Алиса, вошедшая в Отдел как протеже «сверху», быстро сделала успехи, проявив незаурядное художественное чутье в переводе обонятельных ощущений в зрительные. Все запахи, которые она научилась различать с профессиональным, загадочным для обычного человека, умением, приобретали в ее воображении пластическую форму, цветовое насыщение и общий, чувственно-символический колорит, свойственный именно этому пахучему объекту.
У нее был особый вкус, с нервом и горчинкой, с пристрастием к сумрачно-погребальной гамме и аристократической простоте, а так де прирожденное чутье художника, которому не надо объяснять, что запах свежести может быть гладким, глянцевым или шершавым, прозрачным, остро кристаллическим, или матовым, летящим или текучим, что он может нести радость весенней капели или пронзительную грусть прощальных осенних скверов. Все зависит от сопровождения, от аранжировки букета свежести.
Алиса имела собственное видение запаха и не поддавалась постороннему воздействию. Никто, допустим, не сумел бы убедить ее, что привкус розового масла в аромате неизбежно связан с присутствием чего-то розового и пышного в деталях «телесного» оформления его летучей субстанции.
Когда Алиса впервые увидела на витрине Дома Ланвен новые духи в своем авторском дизайне, в ее душе шевельнулось забытое чувство торжества: молочно-матовое ядро флакона в эллипсе орехово-полированной кожуры упаковки, привлекал взгляды прохожих. Это были «Гавайи».
В общем-то, спокойная, элегантная женщина с гладко зачесанными назад волосами, была вполне благополучна. Банковского счета, открытого отцом в день ее рождения хватило бы как на основание собственного дела, так и на бездумное сибаристское прозябание с развлекательными путешествиями в каютах-люкс, приключениями на золотых пляжах Антил и посещение горных курортов в самый разгар лыжного сезона. Другое дело, что все эти атрибуты сытой здоровой молодости ее не привлекали.
Дом в Шемони, где жила в одиночестве Александра Сергеевна был всегда открыт для Алисы, заботливые родители только и ждали момента, чтобы протянуть руку помощи своей единственной дочери. Но Алиса выбрала нечто среднее, отдаленное как от родительского дома на Рю Коперник, так и от «российской» усадьбы в Шемони. Она не таила обиду былого раздора, в ее душе просто не было тепла, которым неизбежном приходится делиться с близкими. А наигрывать благодушие ей было слишком трудно.
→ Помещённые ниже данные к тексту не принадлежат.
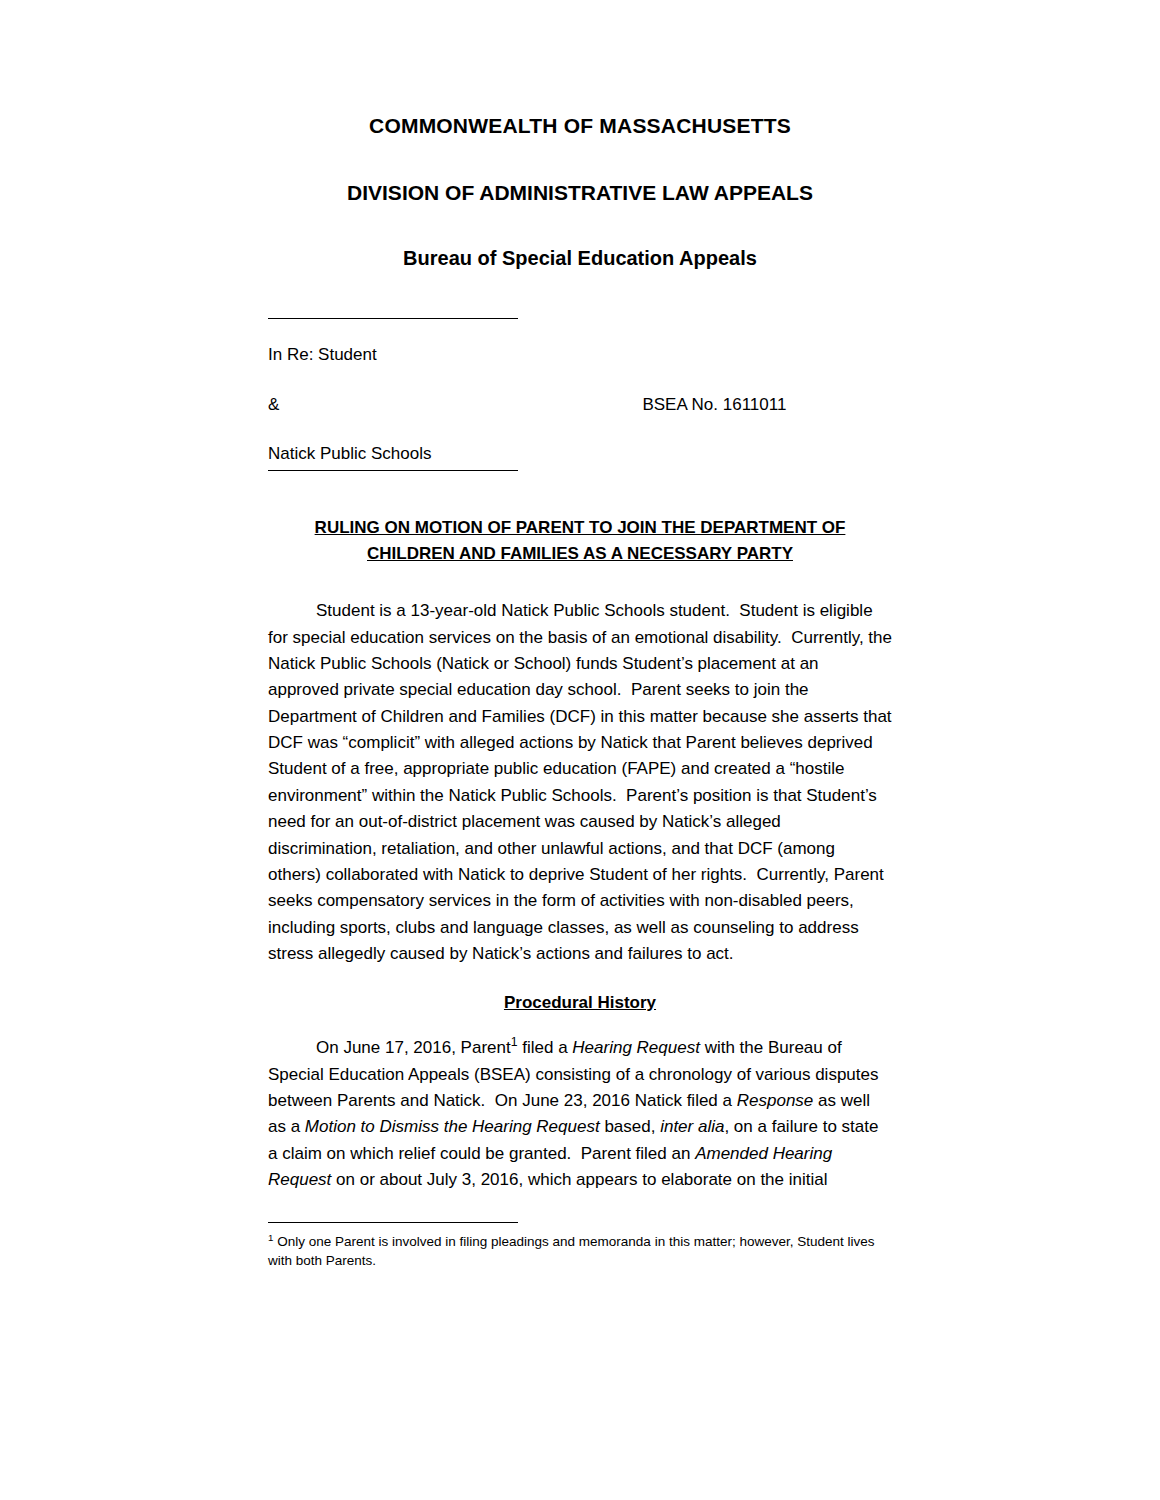COMMONWEALTH OF MASSACHUSETTS
DIVISION OF ADMINISTRATIVE LAW APPEALS
Bureau of Special Education Appeals
In Re: Student
& BSEA No. 1611011
Natick Public Schools
RULING ON MOTION OF PARENT TO JOIN THE DEPARTMENT OF
CHILDREN AND FAMILIES AS A NECESSARY PARTY
Student is a 13-year-old Natick Public Schools student. Student is eligible for special education services on the basis of an emotional disability. Currently, the Natick Public Schools (Natick or School) funds Student’s placement at an approved private special education day school. Parent seeks to join the Department of Children and Families (DCF) in this matter because she asserts that DCF was “complicit” with alleged actions by Natick that Parent believes deprived Student of a free, appropriate public education (FAPE) and created a “hostile environment” within the Natick Public Schools. Parent’s position is that Student’s need for an out-of-district placement was caused by Natick’s alleged discrimination, retaliation, and other unlawful actions, and that DCF (among others) collaborated with Natick to deprive Student of her rights. Currently, Parent seeks compensatory services in the form of activities with non-disabled peers, including sports, clubs and language classes, as well as counseling to address stress allegedly caused by Natick’s actions and failures to act.
Procedural History
On June 17, 2016, Parent1 filed a Hearing Request with the Bureau of Special Education Appeals (BSEA) consisting of a chronology of various disputes between Parents and Natick. On June 23, 2016 Natick filed a Response as well as a Motion to Dismiss the Hearing Request based, inter alia, on a failure to state a claim on which relief could be granted. Parent filed an Amended Hearing Request on or about July 3, 2016, which appears to elaborate on the initial
1 Only one Parent is involved in filing pleadings and memoranda in this matter; however, Student lives with both Parents.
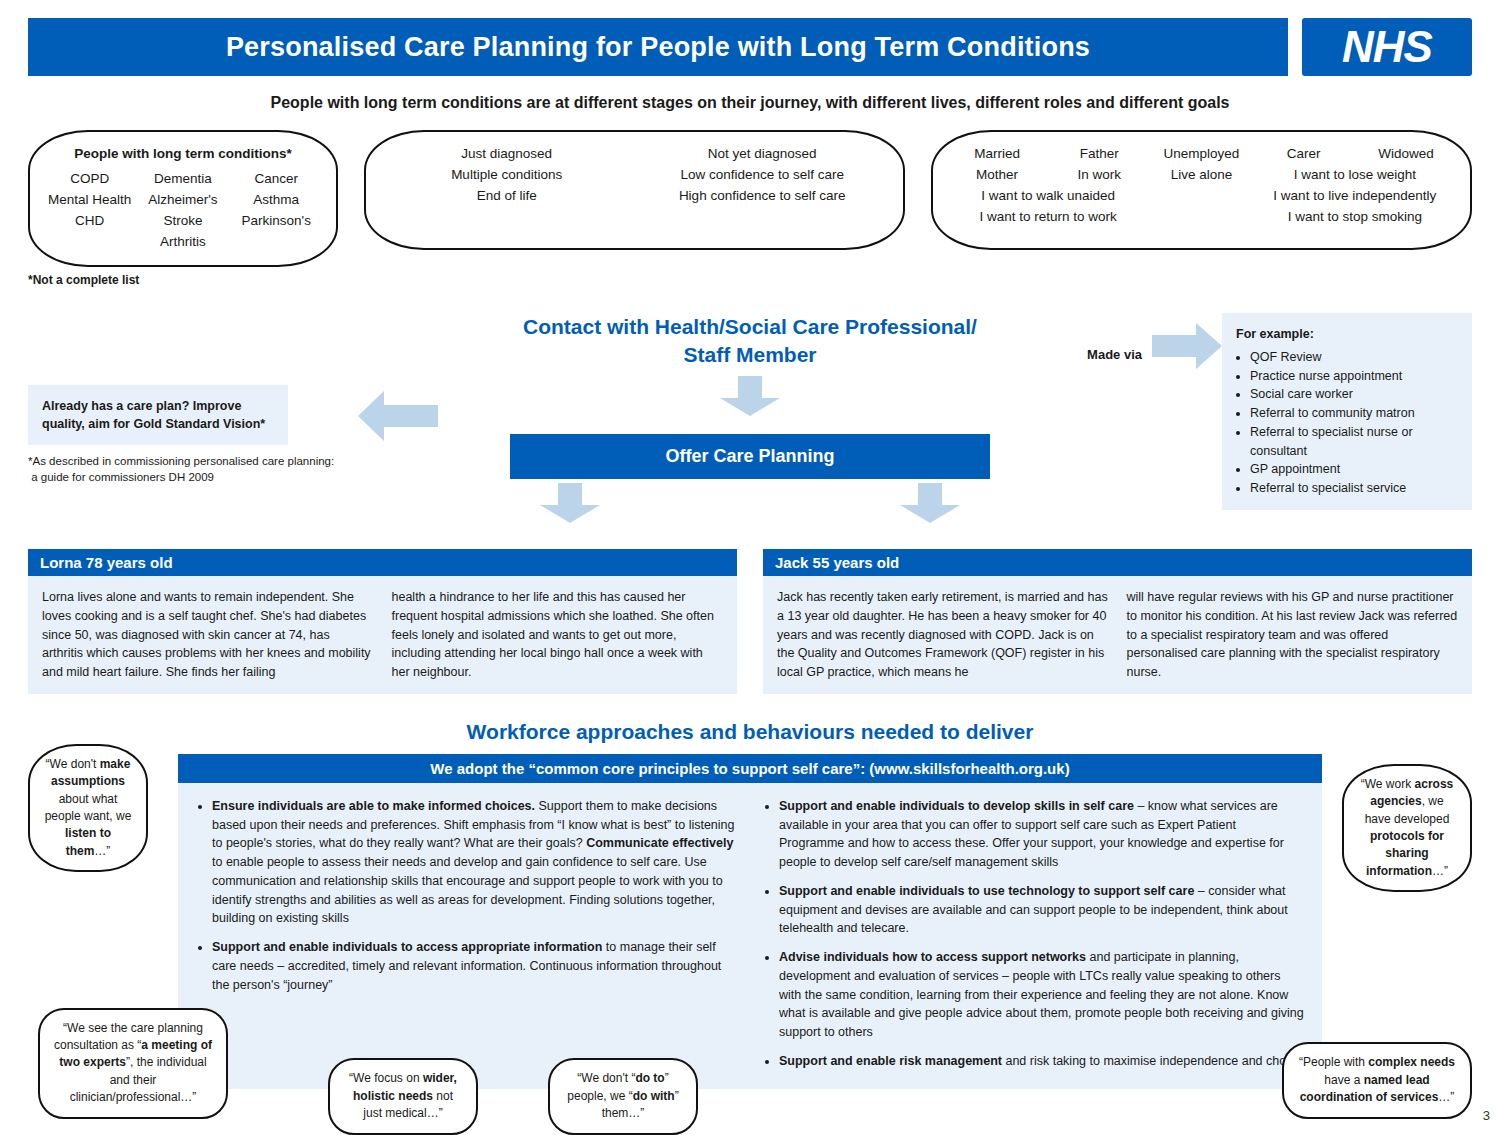Personalised Care Planning for People with Long Term Conditions
NHS
People with long term conditions are at different stages on their journey, with different lives, different roles and different goals
People with long term conditions*
COPD Dementia Cancer Mental Health Alzheimer's Asthma CHD Stroke Parkinson's Arthritis
*Not a complete list
Just diagnosed Not yet diagnosed Multiple conditions Low confidence to self care End of life High confidence to self care
Married Father Unemployed Carer Widowed Mother In work Live alone I want to lose weight I want to walk unaided I want to live independently I want to return to work I want to stop smoking
Contact with Health/Social Care Professional/
Staff Member
Made via
For example:
QOF Review
Practice nurse appointment
Social care worker
Referral to community matron
Referral to specialist nurse or consultant
GP appointment
Referral to specialist service
Offer Care Planning
Already has a care plan? Improve quality, aim for Gold Standard Vision*
*As described in commissioning personalised care planning:
a guide for commissioners DH 2009
Lorna 78 years old
Lorna lives alone and wants to remain independent. She loves cooking and is a self taught chef. She's had diabetes since 50, was diagnosed with skin cancer at 74, has arthritis which causes problems with her knees and mobility and mild heart failure. She finds her failing
health a hindrance to her life and this has caused her frequent hospital admissions which she loathed. She often feels lonely and isolated and wants to get out more, including attending her local bingo hall once a week with her neighbour.
Jack 55 years old
Jack has recently taken early retirement, is married and has a 13 year old daughter. He has been a heavy smoker for 40 years and was recently diagnosed with COPD. Jack is on the Quality and Outcomes Framework (QOF) register in his local GP practice, which means he
will have regular reviews with his GP and nurse practitioner to monitor his condition. At his last review Jack was referred to a specialist respiratory team and was offered personalised care planning with the specialist respiratory nurse.
Workforce approaches and behaviours needed to deliver
We adopt the “common core principles to support self care”: (www.skillsforhealth.org.uk)
Ensure individuals are able to make informed choices. Support them to make decisions based upon their needs and preferences. Shift emphasis from “I know what is best” to listening to people's stories, what do they really want? What are their goals? Communicate effectively to enable people to assess their needs and develop and gain confidence to self care. Use communication and relationship skills that encourage and support people to work with you to identify strengths and abilities as well as areas for development. Finding solutions together, building on existing skills
Support and enable individuals to access appropriate information to manage their self care needs – accredited, timely and relevant information. Continuous information throughout the person's “journey”
Support and enable individuals to develop skills in self care – know what services are available in your area that you can offer to support self care such as Expert Patient Programme and how to access these. Offer your support, your knowledge and expertise for people to develop self care/self management skills
Support and enable individuals to use technology to support self care – consider what equipment and devises are available and can support people to be independent, think about telehealth and telecare.
Advise individuals how to access support networks and participate in planning, development and evaluation of services – people with LTCs really value speaking to others with the same condition, learning from their experience and feeling they are not alone. Know what is available and give people advice about them, promote people both receiving and giving support to others
Support and enable risk management and risk taking to maximise independence and choice
“We don't make assumptions about what people want, we listen to them…”
“We work across agencies, we have developed protocols for sharing information…”
“We see the care planning consultation as “a meeting of two experts”, the individual and their clinician/professional…”
“We focus on wider, holistic needs not just medical…”
“We don't “do to” people, we “do with” them…”
“People with complex needs have a named lead coordination of services…”
3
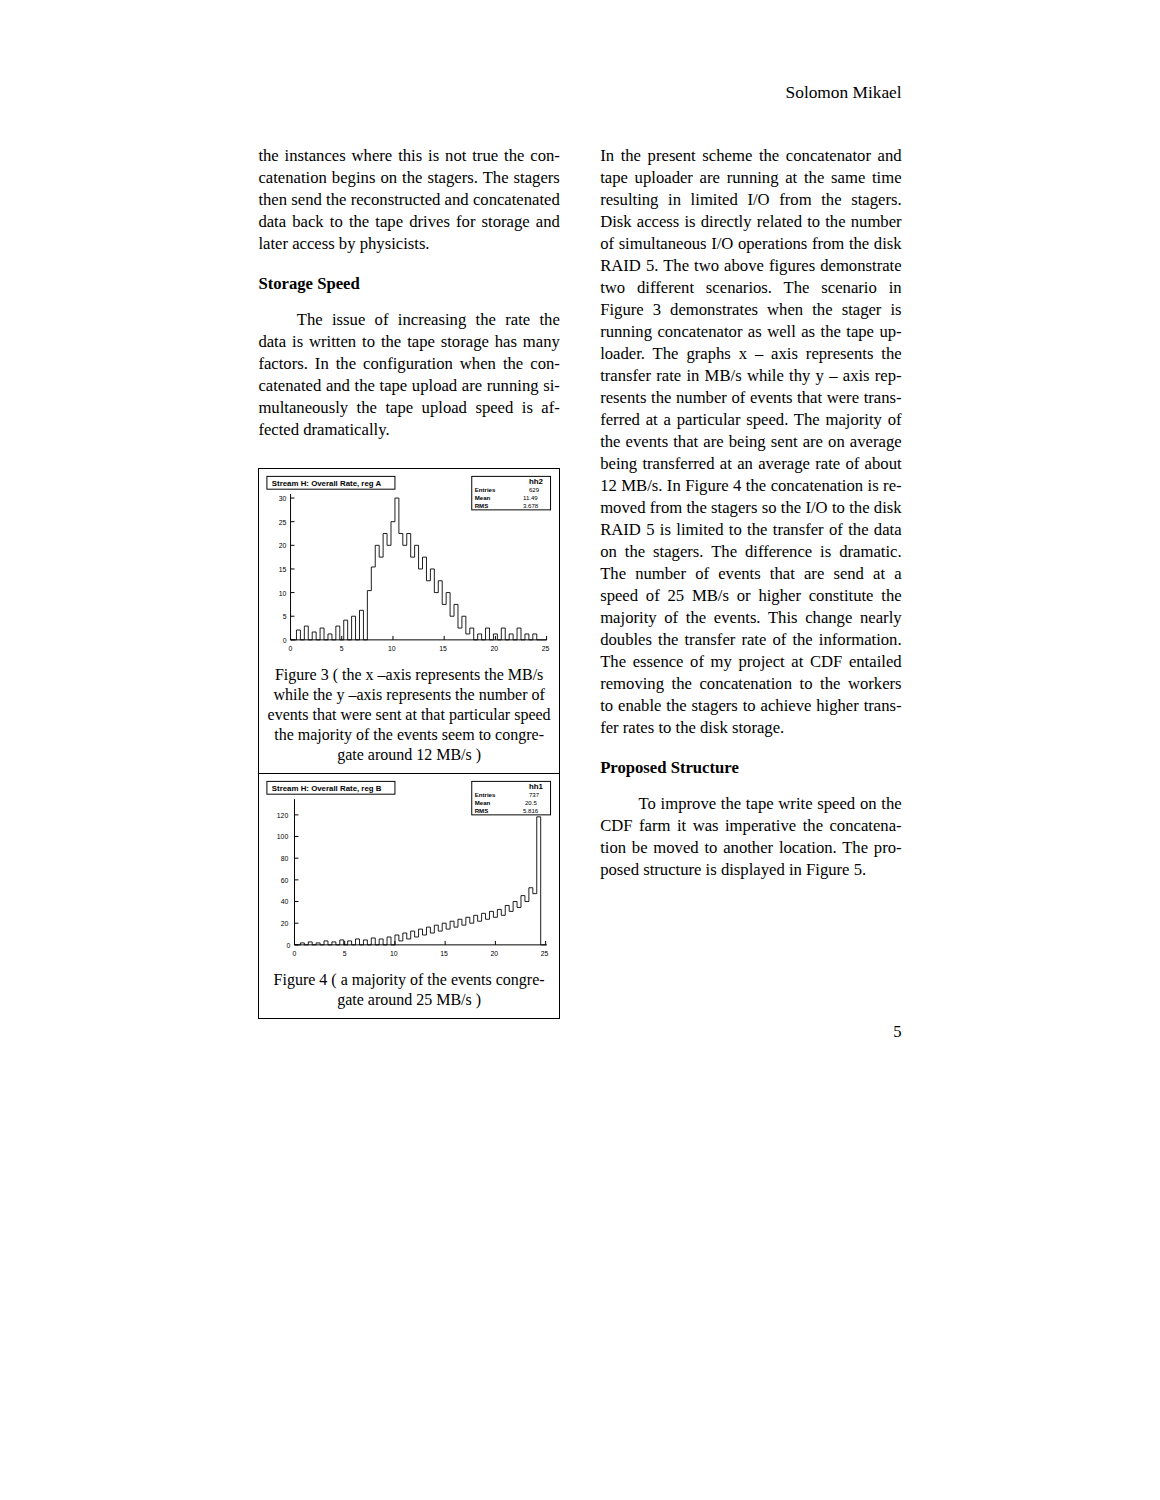Solomon Mikael
the instances where this is not true the concatenation begins on the stagers. The stagers then send the reconstructed and concatenated data back to the tape drives for storage and later access by physicists.
Storage Speed
The issue of increasing the rate the data is written to the tape storage has many factors. In the configuration when the concatenated and the tape upload are running simultaneously the tape upload speed is affected dramatically.
Stream H: Overall Rate, reg A hh2 Entries629 Mean11.49 RMS3.678 0 5 10 15 20 25 30 0 5 10 15 20 25
Figure 3 ( the x –axis represents the MB/s while the y –axis represents the number of events that were sent at that particular speed the majority of the events seem to congregate around 12 MB/s )
Stream H: Overall Rate, reg B hh1 Entries737 Mean20.5 RMS5.816 0 20 40 60 80 100 120 0 5 10 15 20 25
Figure 4 ( a majority of the events congregate around 25 MB/s )
In the present scheme the concatenator and tape uploader are running at the same time resulting in limited I/O from the stagers. Disk access is directly related to the number of simultaneous I/O operations from the disk RAID 5. The two above figures demonstrate two different scenarios. The scenario in Figure 3 demonstrates when the stager is running concatenator as well as the tape uploader. The graphs x – axis represents the transfer rate in MB/s while thy y – axis represents the number of events that were transferred at a particular speed. The majority of the events that are being sent are on average being transferred at an average rate of about 12 MB/s. In Figure 4 the concatenation is removed from the stagers so the I/O to the disk RAID 5 is limited to the transfer of the data on the stagers. The difference is dramatic. The number of events that are send at a speed of 25 MB/s or higher constitute the majority of the events. This change nearly doubles the transfer rate of the information. The essence of my project at CDF entailed removing the concatenation to the workers to enable the stagers to achieve higher transfer rates to the disk storage.
Proposed Structure
To improve the tape write speed on the CDF farm it was imperative the concatenation be moved to another location. The proposed structure is displayed in Figure 5.
5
Комфортабельная трехкомнатная квартира в красивом доме со львами на набережной Сены, работа у «Ланвен» и редкие вылазки в деловые поездки составляли привычный жизненный круг Алисы, который она не намеревалась расширять дополнительными впечатлениями. Просто удивительно, как мало значили теперь для нее вещи, составлявшие ранее если и не смысл, то основную «плоть» существования — красивые вещи, общение с искусством, друзьями, вечеринки и путешествия.
Задушевных подруг у Алисы не было. Коллега Анни, работавшая на фирме вместе с Алисой, правда, считала себя таковой, регулярно посвящая подругу во все свои жизненные перипетии, но по существу, это дружба была односторонней. Алисе нечем было ответить приятельнице — ни личной жизни, ни желания по-женски излить душу у нее не было.
Со временем Алиса вполне вписалась в свой небольшой коллектив. Ее считали тихой и доброжелательной, никому уже не мерещилась траурная косынка на монашески склоненной голове. Временами она казалась даже весьма жизнерадостной, но только тем, кто не знал ее раньше.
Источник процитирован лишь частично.